_Selected excerpt_.

Gihwan Yi

Rice Pi5 -Mediated Resistance to Magnaporthe oryzae Requires the Presence of Two Coiled-Coil–Nucleotide-Binding–Leucine-Rich Repeat Genes

Rice blast, caused by the fungus Magnaporthe oryzae, is one of the most devastating diseases of rice. To understand the molecular basis of Pi5-mediated resistance to M. oryzae, we cloned the resistance (R) gene at this locus using a map-based cloning strategy. Genetic and phenotypic analyses of 2014 F2 progeny from a mapping population derived from a cross between IR50, a susceptible rice cultivar, and the RIL260 line carrying Pi5 enabled us to narrow down the Pi5 locus to a 130-kb interval. Sequence analysis of this genomic region identified two candidate genes, Pi5-1 and Pi5-2, which encode proteins carrying three motifs characteristic of R genes: an N-terminal coiled-coil (CC) motif, a nucleotide-binding (NB) domain, and a leucine-rich repeat (LRR) motif. In genetic transformation experiments of a susceptible rice cultivar, neither the Pi5-1 nor the Pi5-2 gene was found to confer resistance to M. oryzae. In contrast, transgenic rice plants expressing both of these genes, generated by crossing transgenic lines carrying each gene individually, conferred Pi5-mediated resistance to M. oryzae. Gene expression analysis revealed that Pi5-1 transcripts accumulate after pathogen challenge, whereas the Pi5-2 gene is constitutively expressed. These results indicate that the presence of these two genes is required for rice Pi5-mediated resistance to M. oryzae.

Isolation and characterization of an anther-specific gene, RA8, from rice (Oryza sativa L.)

An anther-specific cDNA clone of rice, RA8, was isolated from an anther cDNA library by differential screening. RNA blot analysis indicated that the RA8 transcript is present specifically in anthers and the transcript level increased as flowers matured, reaching the highest level in mature flowers. The RA8 clone contains an open reading frame of 264 amino acid residues with a hydrophobic N-terminal region. The deduced amino acid sequences did not show significant homology to any known sequences. Genomic DNA blot analysis showed that RA8 is a single-copy gene. A genomic clone corresponding to the RA8 cDNA was isolated and its promoter region was fused to the β-glucuronidase (GUS) gene. Transgenic rice plants exhibited anther-specific expression of the GUS reporter gene. Histochemical GUS analysis showed that the RA8 promoter was active in the tapetum, endothecium, and connective tissues of anthers. Experiments showed that expression of the gene starts when microspores are released from tetrads, and it reaches to the maximum level at the late vacuolated-pollen stage. The RA8 promoter may be useful for controlling gene expression in anthers of cereal plants and for generating male-sterile plants.

_Tasks to complete_.
(1) Answer these questions about the rice gene abstracts.
(a) How many F2 progeny were analyzed to narrow down the Pi5 locus?
(b) How many amino acid residues does the open reading frame of the RA8 clone contain?
(c) In which tissues of anthers was the RA8 promoter active?
(2) Pick up the rice gene abstracts after their final sentence and write a few more sentences in the same style.

(Dataset items)
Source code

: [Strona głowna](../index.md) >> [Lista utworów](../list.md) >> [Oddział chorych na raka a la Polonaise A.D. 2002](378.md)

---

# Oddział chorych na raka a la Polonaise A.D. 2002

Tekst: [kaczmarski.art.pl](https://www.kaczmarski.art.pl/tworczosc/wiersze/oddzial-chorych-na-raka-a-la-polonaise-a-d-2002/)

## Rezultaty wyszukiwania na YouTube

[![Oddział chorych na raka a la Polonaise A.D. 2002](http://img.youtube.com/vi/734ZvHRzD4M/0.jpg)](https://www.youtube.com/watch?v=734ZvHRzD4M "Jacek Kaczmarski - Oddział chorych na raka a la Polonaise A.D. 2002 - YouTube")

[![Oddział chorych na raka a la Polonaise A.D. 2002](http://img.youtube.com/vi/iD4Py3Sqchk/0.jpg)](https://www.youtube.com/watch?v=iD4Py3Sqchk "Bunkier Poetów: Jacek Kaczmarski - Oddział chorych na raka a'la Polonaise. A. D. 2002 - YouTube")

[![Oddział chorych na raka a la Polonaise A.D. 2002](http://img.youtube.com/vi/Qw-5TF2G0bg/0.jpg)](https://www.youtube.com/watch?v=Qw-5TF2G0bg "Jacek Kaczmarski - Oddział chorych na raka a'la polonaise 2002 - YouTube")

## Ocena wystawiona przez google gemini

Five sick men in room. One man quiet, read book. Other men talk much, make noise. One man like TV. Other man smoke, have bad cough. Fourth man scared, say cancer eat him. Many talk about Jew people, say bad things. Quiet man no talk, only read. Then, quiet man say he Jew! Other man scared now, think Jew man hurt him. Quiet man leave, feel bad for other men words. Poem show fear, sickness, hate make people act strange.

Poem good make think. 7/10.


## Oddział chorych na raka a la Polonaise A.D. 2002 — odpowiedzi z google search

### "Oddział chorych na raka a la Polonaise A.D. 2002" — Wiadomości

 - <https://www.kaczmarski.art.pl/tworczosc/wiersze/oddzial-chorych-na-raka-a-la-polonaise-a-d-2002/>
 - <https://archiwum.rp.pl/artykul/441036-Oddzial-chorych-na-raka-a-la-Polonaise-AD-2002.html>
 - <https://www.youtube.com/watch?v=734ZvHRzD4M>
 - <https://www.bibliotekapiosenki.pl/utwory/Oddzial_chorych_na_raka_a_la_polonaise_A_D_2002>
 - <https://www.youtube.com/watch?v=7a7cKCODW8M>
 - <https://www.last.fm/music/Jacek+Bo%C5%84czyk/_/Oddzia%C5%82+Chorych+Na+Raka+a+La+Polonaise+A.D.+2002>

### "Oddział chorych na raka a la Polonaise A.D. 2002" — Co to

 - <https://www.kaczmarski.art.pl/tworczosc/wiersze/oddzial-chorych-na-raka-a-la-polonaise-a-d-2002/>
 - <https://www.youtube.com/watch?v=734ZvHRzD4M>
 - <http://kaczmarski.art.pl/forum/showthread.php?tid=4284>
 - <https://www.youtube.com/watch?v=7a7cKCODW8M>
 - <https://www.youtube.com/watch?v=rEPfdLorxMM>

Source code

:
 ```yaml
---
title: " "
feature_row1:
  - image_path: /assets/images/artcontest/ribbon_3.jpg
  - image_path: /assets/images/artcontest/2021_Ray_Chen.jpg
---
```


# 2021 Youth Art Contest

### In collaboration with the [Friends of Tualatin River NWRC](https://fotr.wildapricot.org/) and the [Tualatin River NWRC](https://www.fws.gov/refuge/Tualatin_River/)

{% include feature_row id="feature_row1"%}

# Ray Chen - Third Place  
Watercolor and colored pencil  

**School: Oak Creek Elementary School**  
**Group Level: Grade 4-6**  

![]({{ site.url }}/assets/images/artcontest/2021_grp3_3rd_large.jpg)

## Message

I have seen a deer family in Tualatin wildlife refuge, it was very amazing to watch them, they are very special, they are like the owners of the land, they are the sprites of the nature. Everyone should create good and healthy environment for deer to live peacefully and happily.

_Set of answers_.
(1)
(a) 2014
(b) 264
(c) The tapetum, endothecium, and connective tissues

(2)
Production of transgenic rice plants showing reduced heading date and plant height by ectopic expression of rice MADS-box genes

Plant architecture is an important factor that controls several characteristics, such as light interception, harvest index, and lodging. Plant architecture is controlled by a group of regulatory genes. It was previously found that ectopic expression of some MADS-box genes resulted in early flowering and a dwarf habit in Arabidopsis and tobacco (Nicotianatabacum) plants. To explore ways to alter heading time and heading height, we expressed ectopically several OsMADS (Oryza sativa MADS-box) genes in rice plants. The OsMADS cDNA clones were connected to the maize ubiquitin promoter in the sense orientation, and the constructs were introduced into rice plants by the Agrobacterium-mediated transformation. Ectopic expression of the rice MADS-box genes hastened flowering to varying extents. RNA-blot analyses revealed that the phenotypes of early flowering and dwarfism were correlated with the transcript level of the transgene. In addition, weak expression of OsMADS1 using the nopaline synthase (nos) promoter, shortened the heading time by a few days and resulted in a mild reduction of heading height without any pleiotropic effects. The present study suggests that the rice MADS box genes could be used as sources of early-flowering and dwarfing traits in monocot species.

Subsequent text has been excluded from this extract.